Count every line in the entries that holds the word "Courtyard". The reply is that count alone.

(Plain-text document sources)
---
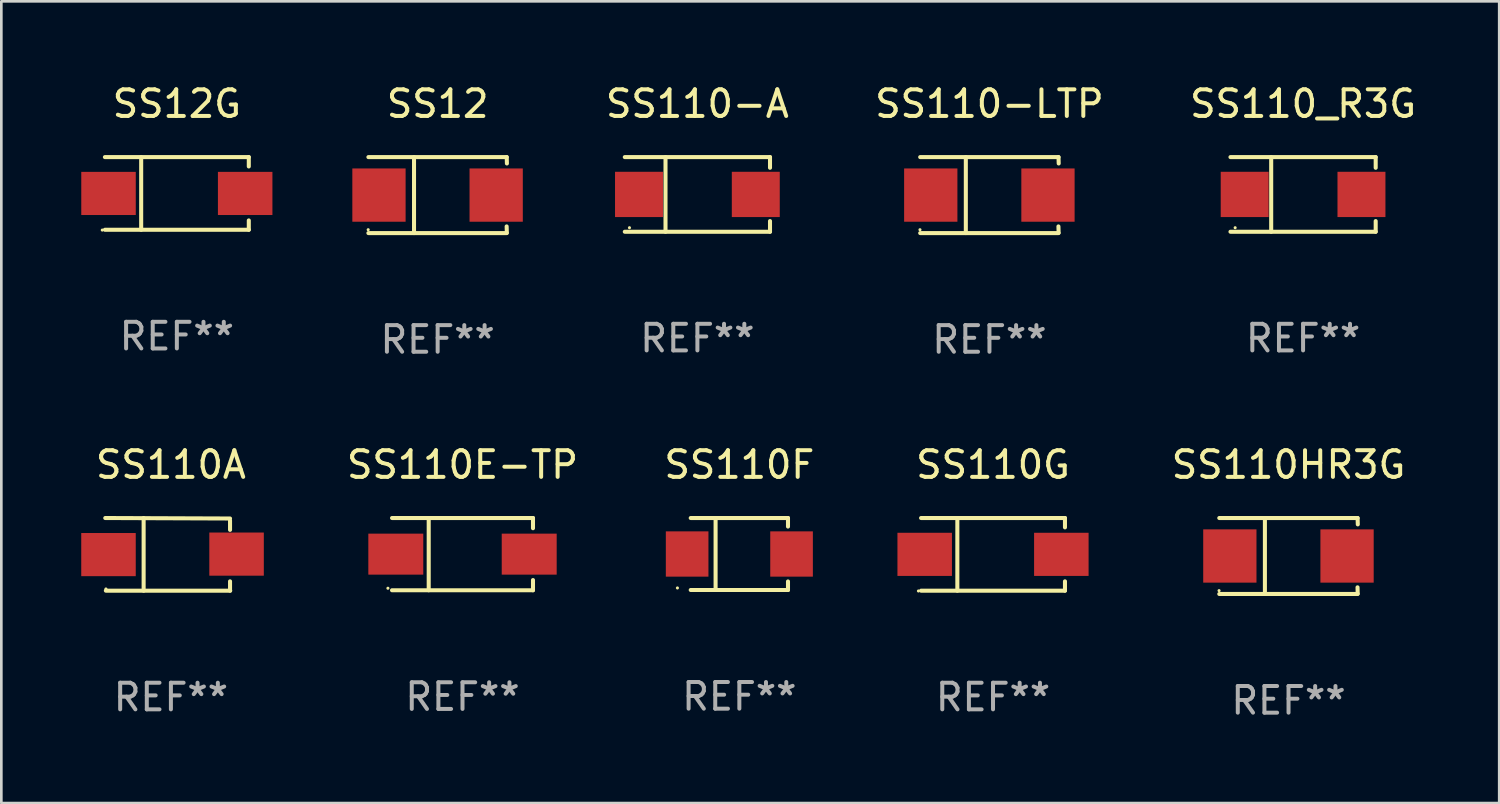
<source format=kicad_pcb>
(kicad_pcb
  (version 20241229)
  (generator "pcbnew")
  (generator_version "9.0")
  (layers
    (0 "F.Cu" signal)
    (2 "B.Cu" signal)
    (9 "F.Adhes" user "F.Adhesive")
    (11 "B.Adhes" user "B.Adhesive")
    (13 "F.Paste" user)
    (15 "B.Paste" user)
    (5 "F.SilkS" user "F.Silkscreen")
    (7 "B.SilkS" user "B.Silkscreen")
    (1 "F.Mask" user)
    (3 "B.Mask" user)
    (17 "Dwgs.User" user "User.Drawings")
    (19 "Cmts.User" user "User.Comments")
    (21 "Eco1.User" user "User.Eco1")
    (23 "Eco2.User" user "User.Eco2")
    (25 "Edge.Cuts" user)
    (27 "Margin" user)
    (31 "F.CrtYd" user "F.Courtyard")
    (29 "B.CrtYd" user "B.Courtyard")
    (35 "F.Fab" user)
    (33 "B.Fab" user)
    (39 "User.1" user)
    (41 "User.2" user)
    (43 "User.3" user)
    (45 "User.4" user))
  (footprint "SS110E-TP"
    (layer "F.Cu")
    (at 14.313 17.753)
    (property "Reference" "SS110E-TP" (at 0 -3.356 0) (layer "F.SilkS") (effects (font (size 1 1) (thickness 0.15))))
    (attr through_hole)
    (fp_line (start -2.646 -1.356) (end 2.646 -1.356) (stroke (width 0.152) (type solid)) (layer "F.SilkS"))
    (fp_line (start -2.646 1.356) (end 2.646 1.356) (stroke (width 0.152) (type solid)) (layer "F.SilkS"))
    (fp_line (start -1.269 -1.356) (end -1.269 1.356) (stroke (width 0.152) (type solid)) (layer "F.SilkS"))
    (fp_line (start 2.646 -1.356) (end 2.646 -0.973) (stroke (width 0.152) (type solid)) (layer "F.SilkS"))
    (fp_line (start 2.646 1.356) (end 2.646 0.973) (stroke (width 0.152) (type solid)) (layer "F.SilkS"))
    (fp_circle (center -2.8 1.28) (end -2.77 1.28) (stroke (width 0.06) (type solid)) (fill no) (layer "F.SilkS"))
    (fp_text user "REF**" (at 0 5.356 0) (layer "F.Fab") (effects (font (size 1 1) (thickness 0.15))))
    (pad "1" smd rect (at 2.504 0) (size 2.063 1.539) (layers "F.Cu" "F.Mask" "F.Paste"))
    (pad "2" smd rect (at -2.504 0) (size 2.063 1.539) (layers "F.Cu" "F.Mask" "F.Paste")))
  (footprint "SS110HR3G"
    (layer "F.Cu")
    (at 45.323 17.823)
    (property "Reference" "SS110HR3G" (at 0 -3.426 0) (layer "F.SilkS") (effects (font (size 1 1) (thickness 0.15))))
    (attr through_hole)
    (fp_line (start -2.6 -1.426) (end 2.593 -1.426) (stroke (width 0.152) (type solid)) (layer "F.SilkS"))
    (fp_line (start -2.6 1.426) (end 2.593 1.426) (stroke (width 0.152) (type solid)) (layer "F.SilkS"))
    (fp_line (start -0.887 -1.426) (end -0.887 1.426) (stroke (width 0.152) (type solid)) (layer "F.SilkS"))
    (fp_line (start 2.59 1.176) (end 2.597 1.415) (stroke (width 0.152) (type solid)) (layer "F.SilkS"))
    (fp_line (start 2.593 -1.426) (end 2.6 -1.187) (stroke (width 0.152) (type solid)) (layer "F.SilkS"))
    (fp_circle (center -2.608 1.3) (end -2.578 1.3) (stroke (width 0.06) (type solid)) (fill no) (layer "F.SilkS"))
    (fp_text user "REF**" (at 0 5.426 0) (layer "F.Fab") (effects (font (size 1 1) (thickness 0.15))))
    (pad "1" smd rect (at -2.203 0 180) (size 2 2) (layers "F.Cu" "F.Mask" "F.Paste"))
    (pad "2" smd rect (at 2.197 0 180) (size 2 2) (layers "F.Cu" "F.Mask" "F.Paste")))
  (footprint "SS110G"
    (layer "F.Cu")
    (at 34.229 17.761)
    (property "Reference" "SS110G" (at 0 -3.364 0) (layer "F.SilkS") (effects (font (size 1 1) (thickness 0.15))))
    (attr through_hole)
    (fp_line (start -2.701 -1.364) (end 2.701 -1.364) (stroke (width 0.152) (type solid)) (layer "F.SilkS"))
    (fp_line (start -2.701 1.364) (end 2.701 1.364) (stroke (width 0.152) (type solid)) (layer "F.SilkS"))
    (fp_line (start -1.339 -1.364) (end -1.339 1.364) (stroke (width 0.152) (type solid)) (layer "F.SilkS"))
    (fp_line (start 2.701 -1.364) (end 2.701 -1.013) (stroke (width 0.152) (type solid)) (layer "F.SilkS"))
    (fp_line (start 2.701 1.364) (end 2.701 1.013) (stroke (width 0.152) (type solid)) (layer "F.SilkS"))
    (fp_circle (center -2.8 1.375) (end -2.77 1.375) (stroke (width 0.06) (type solid)) (fill no) (layer "F.SilkS"))
    (fp_text user "REF**" (at 0 5.364 0) (layer "F.Fab") (effects (font (size 1 1) (thickness 0.15))))
    (pad "1" smd rect (at -2.565 -0.000025) (size 2.046 1.62) (layers "F.Cu" "F.Mask" "F.Paste"))
    (pad "2" smd rect (at 2.565 -0.000025) (size 2.046 1.62) (layers "F.Cu" "F.Mask" "F.Paste")))
  (footprint "SS12G"
    (layer "F.Cu")
    (at 3.589 4.212)
    (property "Reference" "SS12G" (at 0 -3.364 0) (layer "F.SilkS") (effects (font (size 1 1) (thickness 0.15))))
    (attr through_hole)
    (fp_line (start -2.701 -1.364) (end 2.701 -1.364) (stroke (width 0.152) (type solid)) (layer "F.SilkS"))
    (fp_line (start -2.701 1.364) (end 2.701 1.364) (stroke (width 0.152) (type solid)) (layer "F.SilkS"))
    (fp_line (start -1.339 -1.364) (end -1.339 1.364) (stroke (width 0.152) (type solid)) (layer "F.SilkS"))
    (fp_line (start 2.701 -1.364) (end 2.701 -1.013) (stroke (width 0.152) (type solid)) (layer "F.SilkS"))
    (fp_line (start 2.701 1.364) (end 2.701 1.013) (stroke (width 0.152) (type solid)) (layer "F.SilkS"))
    (fp_circle (center -2.8 1.375) (end -2.77 1.375) (stroke (width 0.06) (type solid)) (fill no) (layer "F.SilkS"))
    (fp_text user "REF**" (at 0 5.364 0) (layer "F.Fab") (effects (font (size 1 1) (thickness 0.15))))
    (pad "1" smd rect (at -2.565 -0.000025) (size 2.046 1.62) (layers "F.Cu" "F.Mask" "F.Paste"))
    (pad "2" smd rect (at 2.565 -0.000025) (size 2.046 1.62) (layers "F.Cu" "F.Mask" "F.Paste")))
  (footprint "SS110_R3G"
    (layer "F.Cu")
    (at 45.869 4.249)
    (property "Reference" "SS110_R3G" (at 0 -3.401 0) (layer "F.SilkS") (effects (font (size 1 1) (thickness 0.15))))
    (attr through_hole)
    (fp_line (start -2.726 -1.401) (end 2.726 -1.401) (stroke (width 0.152) (type solid)) (layer "F.SilkS"))
    (fp_line (start -2.726 1.401) (end 2.726 1.401) (stroke (width 0.152) (type solid)) (layer "F.SilkS"))
    (fp_line (start -1.197 -1.401) (end -1.197 1.401) (stroke (width 0.152) (type solid)) (layer "F.SilkS"))
    (fp_line (start 2.726 -1.401) (end 2.726 -1) (stroke (width 0.152) (type solid)) (layer "F.SilkS"))
    (fp_line (start 2.726 1.401) (end 2.726 1) (stroke (width 0.152) (type solid)) (layer "F.SilkS"))
    (fp_circle (center -2.55 1.25) (end -2.52 1.25) (stroke (width 0.06) (type solid)) (fill no) (layer "F.SilkS"))
    (fp_text user "REF**" (at 0 5.401 0) (layer "F.Fab") (effects (font (size 1 1) (thickness 0.15))))
    (pad "1" smd rect (at -2.192 0) (size 1.8 1.7) (layers "F.Cu" "F.Mask" "F.Paste"))
    (pad "2" smd rect (at 2.192 0) (size 1.8 1.7) (layers "F.Cu" "F.Mask" "F.Paste")))
  (footprint "SS110A"
    (layer "F.Cu")
    (at 3.366 17.761)
    (property "Reference" "SS110A" (at 0 -3.364 0) (layer "F.SilkS") (effects (font (size 1 1) (thickness 0.15))))
    (attr through_hole)
    (fp_line (start -2.465 -1.364) (end 2.22 -1.346) (stroke (width 0.152) (type solid)) (layer "F.SilkS"))
    (fp_line (start -2.442 1.364) (end 2.226 1.364) (stroke (width 0.152) (type solid)) (layer "F.SilkS"))
    (fp_line (start -1.024 -1.364) (end -1.024 1.364) (stroke (width 0.152) (type solid)) (layer "F.SilkS"))
    (fp_line (start 2.22 -1.27) (end 2.22 -0.919) (stroke (width 0.152) (type solid)) (layer "F.SilkS"))
    (fp_line (start 2.22 1.364) (end 2.22 1.013) (stroke (width 0.152) (type solid)) (layer "F.SilkS"))
    (fp_circle (center -2.439 1.3) (end -2.409 1.3) (stroke (width 0.06) (type solid)) (fill no) (layer "F.SilkS"))
    (fp_text user "REF**" (at 0 5.364 0) (layer "F.Fab") (effects (font (size 1 1) (thickness 0.15))))
    (pad "1" smd rect (at -2.343 0.009) (size 2.046 1.62) (layers "F.Cu" "F.Mask" "F.Paste"))
    (pad "2" smd rect (at 2.465 -0.009 180) (size 2.046 1.62) (layers "F.Cu" "F.Mask" "F.Paste")))
  (footprint "SS110F"
    (layer "F.Cu")
    (at 24.706 17.748)
    (property "Reference" "SS110F" (at 0 -3.351 0) (layer "F.SilkS") (effects (font (size 1 1) (thickness 0.15))))
    (attr through_hole)
    (fp_line (start -1.826 -1.351) (end 1.826 -1.351) (stroke (width 0.152) (type solid)) (layer "F.SilkS"))
    (fp_line (start -1.826 1.351) (end 1.826 1.351) (stroke (width 0.152) (type solid)) (layer "F.SilkS"))
    (fp_line (start -0.892 -1.351) (end -0.892 1.351) (stroke (width 0.152) (type solid)) (layer "F.SilkS"))
    (fp_line (start 1.826 -1.351) (end 1.826 -1.03) (stroke (width 0.152) (type solid)) (layer "F.SilkS"))
    (fp_line (start 1.826 1.03) (end 1.826 1.351) (stroke (width 0.152) (type solid)) (layer "F.SilkS"))
    (fp_circle (center -2.325 1.275) (end -2.295 1.275) (stroke (width 0.06) (type solid)) (fill no) (layer "F.SilkS"))
    (fp_text user "REF**" (at 0 5.351 0) (layer "F.Fab") (effects (font (size 1 1) (thickness 0.15))))
    (pad "1" smd rect (at -1.96 0 180) (size 1.6 1.7) (layers "F.Cu" "F.Mask" "F.Paste"))
    (pad "2" smd rect (at 1.96 0 180) (size 1.6 1.7) (layers "F.Cu" "F.Mask" "F.Paste")))
  (footprint "SS12"
    (layer "F.Cu")
    (at 13.38 4.274)
    (property "Reference" "SS12" (at 0 -3.426 0) (layer "F.SilkS") (effects (font (size 1 1) (thickness 0.15))))
    (attr through_hole)
    (fp_line (start -2.6 -1.426) (end 2.593 -1.426) (stroke (width 0.152) (type solid)) (layer "F.SilkS"))
    (fp_line (start -2.6 1.426) (end 2.593 1.426) (stroke (width 0.152) (type solid)) (layer "F.SilkS"))
    (fp_line (start -0.887 -1.426) (end -0.887 1.426) (stroke (width 0.152) (type solid)) (layer "F.SilkS"))
    (fp_line (start 2.59 1.176) (end 2.597 1.415) (stroke (width 0.152) (type solid)) (layer "F.SilkS"))
    (fp_line (start 2.593 -1.426) (end 2.6 -1.187) (stroke (width 0.152) (type solid)) (layer "F.SilkS"))
    (fp_circle (center -2.608 1.3) (end -2.578 1.3) (stroke (width 0.06) (type solid)) (fill no) (layer "F.SilkS"))
    (fp_text user "REF**" (at 0 5.426 0) (layer "F.Fab") (effects (font (size 1 1) (thickness 0.15))))
    (pad "1" smd rect (at -2.203 0 180) (size 2 2) (layers "F.Cu" "F.Mask" "F.Paste"))
    (pad "2" smd rect (at 2.197 0 180) (size 2 2) (layers "F.Cu" "F.Mask" "F.Paste")))
  (footprint "SS110-A"
    (layer "F.Cu")
    (at 23.131 4.249)
    (property "Reference" "SS110-A" (at 0 -3.401 0) (layer "F.SilkS") (effects (font (size 1 1) (thickness 0.15))))
    (attr through_hole)
    (fp_line (start -2.726 -1.401) (end 2.726 -1.401) (stroke (width 0.152) (type solid)) (layer "F.SilkS"))
    (fp_line (start -2.726 1.401) (end 2.726 1.401) (stroke (width 0.152) (type solid)) (layer "F.SilkS"))
    (fp_line (start -1.197 -1.401) (end -1.197 1.401) (stroke (width 0.152) (type solid)) (layer "F.SilkS"))
    (fp_line (start 2.726 -1.401) (end 2.726 -1) (stroke (width 0.152) (type solid)) (layer "F.SilkS"))
    (fp_line (start 2.726 1.401) (end 2.726 1) (stroke (width 0.152) (type solid)) (layer "F.SilkS"))
    (fp_circle (center -2.55 1.25) (end -2.52 1.25) (stroke (width 0.06) (type solid)) (fill no) (layer "F.SilkS"))
    (fp_text user "REF**" (at 0 5.401 0) (layer "F.Fab") (effects (font (size 1 1) (thickness 0.15))))
    (pad "1" smd rect (at -2.192 0) (size 1.8 1.7) (layers "F.Cu" "F.Mask" "F.Paste"))
    (pad "2" smd rect (at 2.192 0) (size 1.8 1.7) (layers "F.Cu" "F.Mask" "F.Paste")))
  (footprint "SS110-LTP"
    (layer "F.Cu")
    (at 34.095 4.274)
    (property "Reference" "SS110-LTP" (at 0 -3.426 0) (layer "F.SilkS") (effects (font (size 1 1) (thickness 0.15))))
    (attr through_hole)
    (fp_line (start -2.6 -1.426) (end 2.593 -1.426) (stroke (width 0.152) (type solid)) (layer "F.SilkS"))
    (fp_line (start -2.6 1.426) (end 2.593 1.426) (stroke (width 0.152) (type solid)) (layer "F.SilkS"))
    (fp_line (start -0.887 -1.426) (end -0.887 1.426) (stroke (width 0.152) (type solid)) (layer "F.SilkS"))
    (fp_line (start 2.59 1.176) (end 2.597 1.415) (stroke (width 0.152) (type solid)) (layer "F.SilkS"))
    (fp_line (start 2.593 -1.426) (end 2.6 -1.187) (stroke (width 0.152) (type solid)) (layer "F.SilkS"))
    (fp_circle (center -2.608 1.3) (end -2.578 1.3) (stroke (width 0.06) (type solid)) (fill no) (layer "F.SilkS"))
    (fp_text user "REF**" (at 0 5.426 0) (layer "F.Fab") (effects (font (size 1 1) (thickness 0.15))))
    (pad "1" smd rect (at -2.203 0 180) (size 2 2) (layers "F.Cu" "F.Mask" "F.Paste"))
    (pad "2" smd rect (at 2.197 0 180) (size 2 2) (layers "F.Cu" "F.Mask" "F.Paste")))
  (gr_rect
    (start -3 -3)
    (end 53.232 27.098)
    (stroke (width 0.1) (type default))
    (fill no)
    (layer "Edge.Cuts")))
</source>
---
## Problem solution
2